Иногда сразу же удавалось решить задачу, но бывало и так, что папа решит ее тотчас же в уме, посмотрит ответ – верно, а объяснить мне никак не может:
– Алгебраически я тебе сразу объясню, – говорит папа, – а как это делается арифметически, надо подумать.
Я шла готовить другие уроки, а папа, найдя ясное и точное объяснение, звал меня.
А раз было так. Помню, что дело шло о цене коляски и дрожек. Папа просидел над этой задачей довольно долго, послал меня спать, а утром я нашла на своем столике бумагу, на которой красиво и четко была написана решенная задача, а в конце стояла приписка:
«Остается нерешенным вопрос, где продаются такие дешевые экипажи?»
Должна сознаться, что я всегда честно каялась учителям в том, что задачи решаю не одна. Учителя были все очень хорошие, и уроки всегда интересны, только несчастная математика с Аароновым очень уж приходилась мне не по душе и предмет нелюбимый, мало понятный и сухой, и учитель менее других умеющий внушить любовь к науке. И в гимназии Ааронова тоже не любили, и ученики всегда с злорадством представляли, как он задает задачу, а потом, углубившись в нее, говорит:
– Ну, это трудновато, я вам завтра объясню.
На следующем уроке, когда его спрашивали про эту задачу, он говорил:
– Задача неинтересна, возьмемте другую.
Раз мои родители увидали его в театре Народного дома, и когда на следующий день он пришел ко мне на урок, папа спросил его, понравилось ли ему там? На это Ааронов ответил, что представление то хорошее, но публика плоха, и что он там «подвергся оскорблению Товия». Мы так и не поняли, что это значит, и как-то стеснялись показать свою необразованность и спросить объяснения. Долго эта фраза оставалась для нас загадкой, пока, наконец, кто-то из знакомых не сумел объяснить, что Товий, по Библии, был оплеван народом. После этого инцидента бедный наш математик окончательно упал в глазах своих учеников, которые, вместо того чтобы пожалеть, подняли его на смех.
Но зато другие учителя, особенно преподаватель русской словесности, были очень хороши, и я с удовольствием ждала уроков.
К весне уроки делались труднее, учителя взыскательнее, чувствовалось приближение экзаменов. Но, несмотря на это, училось легче, все казалось интереснее и значительнее, когда начинало пригревать солнце, позже зажигались лампы, и все ближе и ближе придвигался день переезда в Колноберже.
А когда Казимир первый раз настежь открывал замазанные на зиму окна и комнаты вечером вдруг наполнялись торжественным гулом большого соборного колокола и сладким запахом тополей, становилось на душе так светло, что и экзамены не пугали, и вся жизнь представлялась радостным праздником.
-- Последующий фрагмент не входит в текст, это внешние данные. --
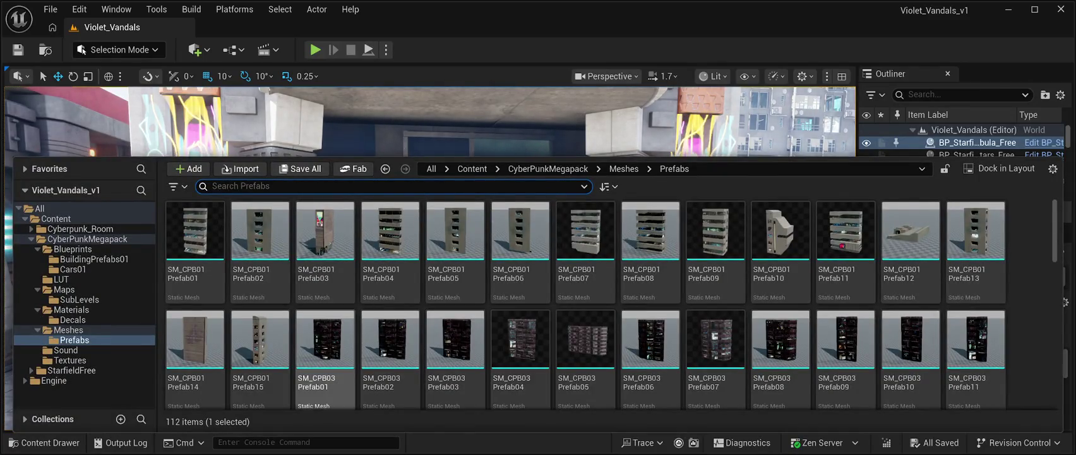
{"action": "key", "text": "alt+Left"}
Ко всенощной я ходила почти всегда с матерью, а к обедне с отцом. После же обедни каждое воскресенье папа ходил покупать со мной в кондитерскую угощение на «танц-класс». Модные кондитерские были в то время – Перковского и «Ренессанс». Рассказывали, одна девочка в гимназии на вопрос учителя, как называется еще иначе эпоха Возрождения ответила: «Перковский» вместо «Ренессанс».